■ **Provided data**
_ _ _

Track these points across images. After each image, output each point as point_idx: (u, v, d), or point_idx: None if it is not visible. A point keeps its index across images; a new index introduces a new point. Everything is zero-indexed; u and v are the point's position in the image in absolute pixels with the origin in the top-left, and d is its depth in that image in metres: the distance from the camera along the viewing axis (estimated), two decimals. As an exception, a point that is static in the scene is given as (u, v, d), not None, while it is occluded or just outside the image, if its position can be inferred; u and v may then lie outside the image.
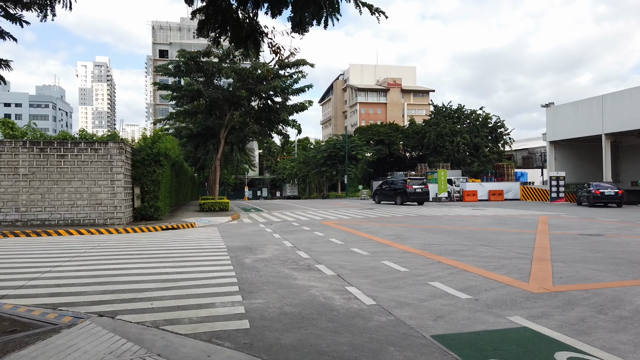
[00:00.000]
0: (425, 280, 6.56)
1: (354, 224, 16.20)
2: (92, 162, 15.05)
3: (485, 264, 7.85)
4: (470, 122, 61.48)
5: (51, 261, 8.57)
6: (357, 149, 57.57)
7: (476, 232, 12.80)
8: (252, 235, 12.91)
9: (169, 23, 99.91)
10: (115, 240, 11.94)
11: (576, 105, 33.63)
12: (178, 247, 10.50)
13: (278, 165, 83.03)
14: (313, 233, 13.22)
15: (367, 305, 5.34)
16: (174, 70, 21.73)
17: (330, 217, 19.36)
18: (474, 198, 34.70)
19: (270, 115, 23.20)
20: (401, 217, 19.16)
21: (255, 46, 4.26)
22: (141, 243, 11.38)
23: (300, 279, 6.80)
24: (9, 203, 14.49)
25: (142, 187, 16.99)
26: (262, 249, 10.04)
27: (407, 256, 8.76)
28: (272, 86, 20.85)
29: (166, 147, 16.95)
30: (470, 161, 58.93)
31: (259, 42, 4.28)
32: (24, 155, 14.61)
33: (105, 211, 15.09)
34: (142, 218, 17.04)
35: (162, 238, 12.47)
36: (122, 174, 15.24)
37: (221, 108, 22.89)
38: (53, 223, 14.79)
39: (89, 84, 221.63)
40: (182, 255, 9.31)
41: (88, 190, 15.01)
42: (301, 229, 14.45)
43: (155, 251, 9.90)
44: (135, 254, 9.55)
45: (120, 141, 15.37)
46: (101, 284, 6.59)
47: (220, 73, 21.44)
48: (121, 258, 8.97)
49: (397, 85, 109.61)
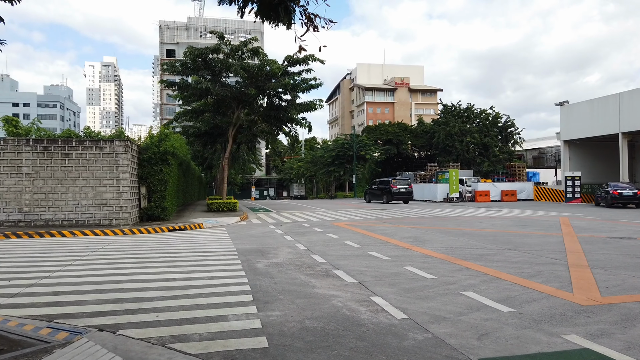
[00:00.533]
0: (456, 290, 5.96)
1: (366, 225, 15.61)
2: (97, 160, 14.57)
3: (518, 270, 7.24)
4: (479, 122, 60.63)
5: (51, 265, 8.07)
6: (366, 148, 56.91)
7: (498, 235, 12.16)
8: (262, 237, 12.37)
9: (176, 22, 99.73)
10: (120, 242, 11.44)
11: (592, 104, 32.78)
12: (186, 250, 9.97)
13: (285, 165, 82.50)
14: (326, 235, 12.65)
15: (399, 319, 4.75)
16: (182, 68, 21.24)
17: (342, 218, 18.78)
18: (487, 198, 33.96)
19: (279, 113, 22.63)
20: (415, 218, 18.54)
21: (287, 14, 3.69)
22: (147, 245, 10.87)
23: (319, 287, 6.23)
24: (11, 203, 14.04)
25: (148, 187, 16.50)
26: (274, 253, 9.48)
27: (431, 261, 8.16)
28: (282, 83, 20.27)
29: (173, 145, 16.45)
30: (480, 161, 58.09)
31: (290, 10, 3.71)
32: (27, 154, 14.16)
33: (111, 211, 14.61)
34: (149, 218, 16.56)
35: (169, 240, 11.96)
36: (128, 173, 14.75)
37: (229, 106, 22.37)
38: (57, 223, 14.33)
39: (97, 84, 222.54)
40: (190, 258, 8.78)
41: (93, 189, 14.54)
42: (313, 231, 13.89)
43: (161, 254, 9.37)
44: (140, 257, 9.03)
45: (126, 139, 14.89)
46: (103, 291, 6.06)
47: (228, 70, 20.91)
48: (125, 262, 8.44)
49: (404, 84, 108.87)
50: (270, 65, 20.08)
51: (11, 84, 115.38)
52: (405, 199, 31.89)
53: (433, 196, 35.33)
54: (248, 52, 21.55)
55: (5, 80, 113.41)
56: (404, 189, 31.45)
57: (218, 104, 22.42)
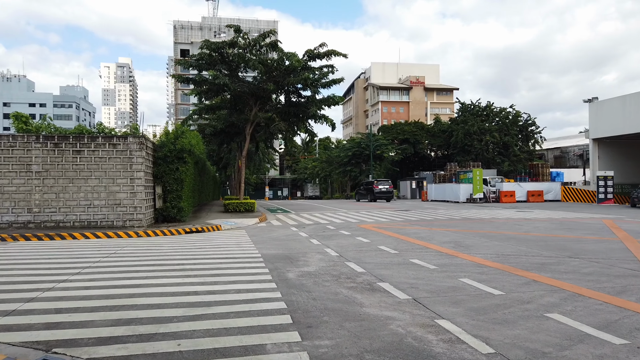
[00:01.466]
0: (537, 311, 4.90)
1: (396, 227, 14.56)
2: (110, 158, 13.76)
3: (597, 284, 6.15)
4: (499, 120, 59.09)
5: (58, 274, 7.19)
6: (383, 147, 55.69)
7: (548, 240, 11.01)
8: (286, 241, 11.40)
9: (191, 22, 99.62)
10: (134, 246, 10.58)
11: (623, 100, 31.19)
12: (206, 256, 9.04)
13: (299, 164, 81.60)
14: (355, 239, 11.63)
15: (485, 354, 3.72)
16: (197, 62, 20.36)
17: (366, 220, 17.74)
18: (512, 199, 32.60)
19: (299, 110, 21.62)
20: (445, 220, 17.42)
21: None
22: (163, 250, 9.98)
23: (368, 305, 5.22)
24: (20, 203, 13.29)
25: (164, 186, 15.66)
26: (304, 259, 8.50)
27: (488, 271, 7.10)
28: (301, 78, 19.26)
29: (190, 142, 15.58)
30: (500, 161, 56.57)
31: None
32: (37, 151, 13.40)
33: (125, 212, 13.79)
34: (164, 219, 15.73)
35: (187, 243, 11.07)
36: (142, 172, 13.91)
37: (246, 103, 21.44)
38: (68, 225, 13.54)
39: (112, 84, 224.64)
40: (212, 266, 7.84)
41: (106, 189, 13.73)
42: (340, 234, 12.88)
43: (179, 261, 8.45)
44: (156, 264, 8.12)
45: (140, 136, 14.06)
46: (113, 308, 5.13)
47: (246, 65, 19.96)
48: (140, 270, 7.53)
49: (420, 83, 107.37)
50: (289, 59, 19.09)
51: (28, 85, 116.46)
52: (387, 197, 36.78)
53: (455, 196, 34.08)
54: (266, 46, 20.60)
55: (22, 81, 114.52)
56: (385, 189, 36.52)
57: (235, 100, 21.50)
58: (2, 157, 13.20)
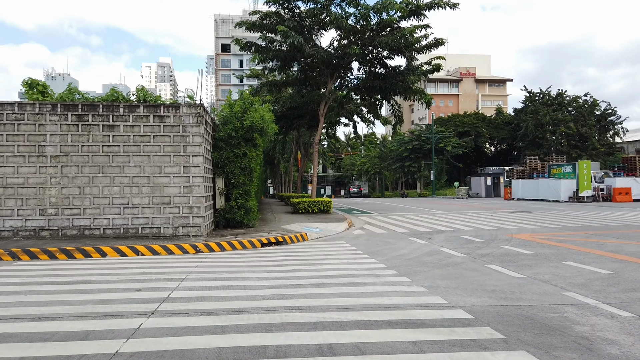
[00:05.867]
0: None
1: (565, 238, 9.65)
2: (156, 137, 9.52)
3: None
4: (572, 110, 52.65)
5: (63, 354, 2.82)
6: (445, 140, 50.26)
7: None
8: (446, 267, 6.75)
9: (232, 16, 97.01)
10: (197, 275, 6.19)
11: None
12: (327, 305, 4.47)
13: (344, 161, 76.92)
14: (561, 262, 6.85)
15: None
16: (261, 22, 15.89)
17: (507, 227, 12.86)
18: (628, 197, 26.81)
19: (386, 84, 16.78)
20: (618, 226, 12.34)
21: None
22: (250, 283, 5.51)
23: None
24: (30, 201, 9.22)
25: (226, 178, 11.36)
26: (567, 326, 3.82)
27: None
28: (402, 34, 14.42)
29: (263, 117, 11.17)
30: (577, 155, 50.08)
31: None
32: (53, 126, 9.29)
33: (176, 215, 9.52)
34: (227, 224, 11.43)
35: (277, 266, 6.62)
36: (201, 156, 9.61)
37: (320, 75, 16.91)
38: (96, 233, 9.39)
39: (153, 84, 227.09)
40: (361, 339, 3.26)
41: (150, 181, 9.50)
42: (514, 251, 8.11)
43: (287, 311, 3.92)
44: (248, 326, 3.61)
45: (198, 105, 9.72)
46: None
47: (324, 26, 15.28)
48: (221, 347, 3.06)
49: (470, 75, 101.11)
50: (386, 10, 14.14)
51: (72, 83, 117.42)
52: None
53: (554, 195, 28.53)
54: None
55: (66, 79, 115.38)
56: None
57: (306, 73, 17.00)
58: (4, 135, 9.18)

_ _ _

Output the data exactly, pictures omitted.

Track these points across images. After each image, output each point as point_idx: (u, v, d), or point_idx: None if it is not visible. A point keeps its index across images; a new index introduces a new point. Everything is zero-indexed; u and v are the point's position in the image in absolute pixels with the origin in the top-left, and d is its depth in that image in metres: the distance from the camera along the viewing axis (estimated), two decimals. As an exception, a point that is static in the scene is given as (u, v, d), not None, while it is occluded or just outside the image, if its position can be inferred; u and v may then lie outside the image.
[00:00.000]
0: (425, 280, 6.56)
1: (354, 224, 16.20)
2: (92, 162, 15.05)
3: (485, 264, 7.85)
4: (470, 122, 61.48)
5: (51, 261, 8.57)
6: (357, 149, 57.57)
7: (476, 232, 12.80)
8: (252, 235, 12.91)
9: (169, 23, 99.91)
10: (115, 240, 11.94)
11: (576, 105, 33.63)
12: (178, 247, 10.50)
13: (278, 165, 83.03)
14: (313, 233, 13.22)
15: (367, 305, 5.34)
16: (174, 70, 21.73)
17: (330, 217, 19.36)
18: (474, 198, 34.70)
19: (270, 115, 23.20)
20: (401, 217, 19.16)
21: (255, 46, 4.26)
22: (141, 243, 11.38)
23: (300, 279, 6.80)
24: (9, 203, 14.49)
25: (142, 187, 16.99)
26: (262, 249, 10.04)
27: (407, 256, 8.76)
28: (272, 86, 20.85)
29: (166, 147, 16.95)
30: (470, 161, 58.93)
31: (259, 42, 4.28)
32: (24, 155, 14.61)
33: (105, 211, 15.09)
34: (142, 218, 17.04)
35: (162, 238, 12.47)
36: (122, 174, 15.24)
37: (221, 108, 22.89)
38: (53, 223, 14.79)
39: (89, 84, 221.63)
40: (182, 255, 9.31)
41: (88, 190, 15.01)
42: (301, 229, 14.45)
43: (155, 251, 9.90)
44: (135, 254, 9.55)
45: (120, 141, 15.37)
46: (101, 284, 6.59)
47: (220, 73, 21.44)
48: (121, 258, 8.97)
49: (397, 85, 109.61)
[00:00.533]
0: (456, 290, 5.96)
1: (366, 225, 15.61)
2: (97, 160, 14.57)
3: (518, 270, 7.24)
4: (479, 122, 60.63)
5: (51, 265, 8.07)
6: (366, 148, 56.91)
7: (498, 235, 12.16)
8: (262, 237, 12.37)
9: (176, 22, 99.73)
10: (120, 242, 11.44)
11: (592, 104, 32.78)
12: (186, 250, 9.97)
13: (285, 165, 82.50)
14: (326, 235, 12.65)
15: (399, 319, 4.75)
16: (182, 68, 21.24)
17: (342, 218, 18.78)
18: (487, 198, 33.96)
19: (279, 113, 22.63)
20: (415, 218, 18.54)
21: (287, 14, 3.69)
22: (147, 245, 10.87)
23: (319, 287, 6.23)
24: (11, 203, 14.04)
25: (148, 187, 16.50)
26: (274, 253, 9.48)
27: (431, 261, 8.16)
28: (282, 83, 20.27)
29: (173, 145, 16.45)
30: (480, 161, 58.09)
31: (290, 10, 3.71)
32: (27, 154, 14.16)
33: (111, 211, 14.61)
34: (149, 218, 16.56)
35: (169, 240, 11.96)
36: (128, 173, 14.75)
37: (229, 106, 22.37)
38: (57, 223, 14.33)
39: (97, 84, 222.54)
40: (190, 258, 8.78)
41: (93, 189, 14.54)
42: (313, 231, 13.89)
43: (161, 254, 9.37)
44: (140, 257, 9.03)
45: (126, 139, 14.89)
46: (103, 291, 6.06)
47: (228, 70, 20.91)
48: (125, 262, 8.44)
49: (404, 84, 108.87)
50: (270, 65, 20.08)
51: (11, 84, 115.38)
52: (405, 199, 31.89)
53: (433, 196, 35.33)
54: (248, 52, 21.55)
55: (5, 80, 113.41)
56: (404, 189, 31.45)
57: (218, 104, 22.42)
[00:01.466]
0: (537, 311, 4.90)
1: (396, 227, 14.56)
2: (110, 158, 13.76)
3: (597, 284, 6.15)
4: (499, 120, 59.09)
5: (58, 274, 7.19)
6: (383, 147, 55.69)
7: (548, 240, 11.01)
8: (286, 241, 11.40)
9: (191, 22, 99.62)
10: (134, 246, 10.58)
11: (623, 100, 31.19)
12: (206, 256, 9.04)
13: (299, 164, 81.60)
14: (355, 239, 11.63)
15: (485, 354, 3.72)
16: (197, 62, 20.36)
17: (366, 220, 17.74)
18: (512, 199, 32.60)
19: (299, 110, 21.62)
20: (445, 220, 17.42)
21: None
22: (163, 250, 9.98)
23: (368, 305, 5.22)
24: (20, 203, 13.29)
25: (164, 186, 15.66)
26: (304, 259, 8.50)
27: (488, 271, 7.10)
28: (301, 78, 19.26)
29: (190, 142, 15.58)
30: (500, 161, 56.57)
31: None
32: (37, 151, 13.40)
33: (125, 212, 13.79)
34: (164, 219, 15.73)
35: (187, 243, 11.07)
36: (142, 172, 13.91)
37: (246, 103, 21.44)
38: (68, 225, 13.54)
39: (112, 84, 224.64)
40: (212, 266, 7.84)
41: (106, 189, 13.73)
42: (340, 234, 12.88)
43: (179, 261, 8.45)
44: (156, 264, 8.12)
45: (140, 136, 14.06)
46: (113, 308, 5.13)
47: (246, 65, 19.96)
48: (140, 270, 7.53)
49: (420, 83, 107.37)
50: (289, 59, 19.09)
51: (28, 85, 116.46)
52: (387, 197, 36.78)
53: (455, 196, 34.08)
54: (266, 46, 20.60)
55: (22, 81, 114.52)
56: (385, 189, 36.52)
57: (235, 100, 21.50)
58: (2, 157, 13.20)
[00:05.867]
0: None
1: (565, 238, 9.65)
2: (156, 137, 9.52)
3: None
4: (572, 110, 52.65)
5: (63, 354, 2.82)
6: (445, 140, 50.26)
7: None
8: (446, 267, 6.75)
9: (232, 16, 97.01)
10: (197, 275, 6.19)
11: None
12: (327, 305, 4.47)
13: (344, 161, 76.92)
14: (561, 262, 6.85)
15: None
16: (261, 22, 15.89)
17: (507, 227, 12.86)
18: (628, 197, 26.81)
19: (386, 84, 16.78)
20: (618, 226, 12.34)
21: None
22: (250, 283, 5.51)
23: None
24: (30, 201, 9.22)
25: (226, 178, 11.36)
26: (567, 326, 3.82)
27: None
28: (402, 34, 14.42)
29: (263, 117, 11.17)
30: (577, 155, 50.08)
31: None
32: (53, 126, 9.29)
33: (176, 215, 9.52)
34: (227, 224, 11.43)
35: (277, 266, 6.62)
36: (201, 156, 9.61)
37: (320, 75, 16.91)
38: (96, 233, 9.39)
39: (153, 84, 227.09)
40: (361, 339, 3.26)
41: (150, 181, 9.50)
42: (514, 251, 8.11)
43: (287, 311, 3.92)
44: (248, 326, 3.61)
45: (198, 105, 9.72)
46: None
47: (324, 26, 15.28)
48: (221, 347, 3.06)
49: (470, 75, 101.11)
50: (386, 10, 14.14)
51: (72, 83, 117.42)
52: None
53: (554, 195, 28.53)
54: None
55: (66, 79, 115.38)
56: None
57: (306, 73, 17.00)
58: (4, 135, 9.18)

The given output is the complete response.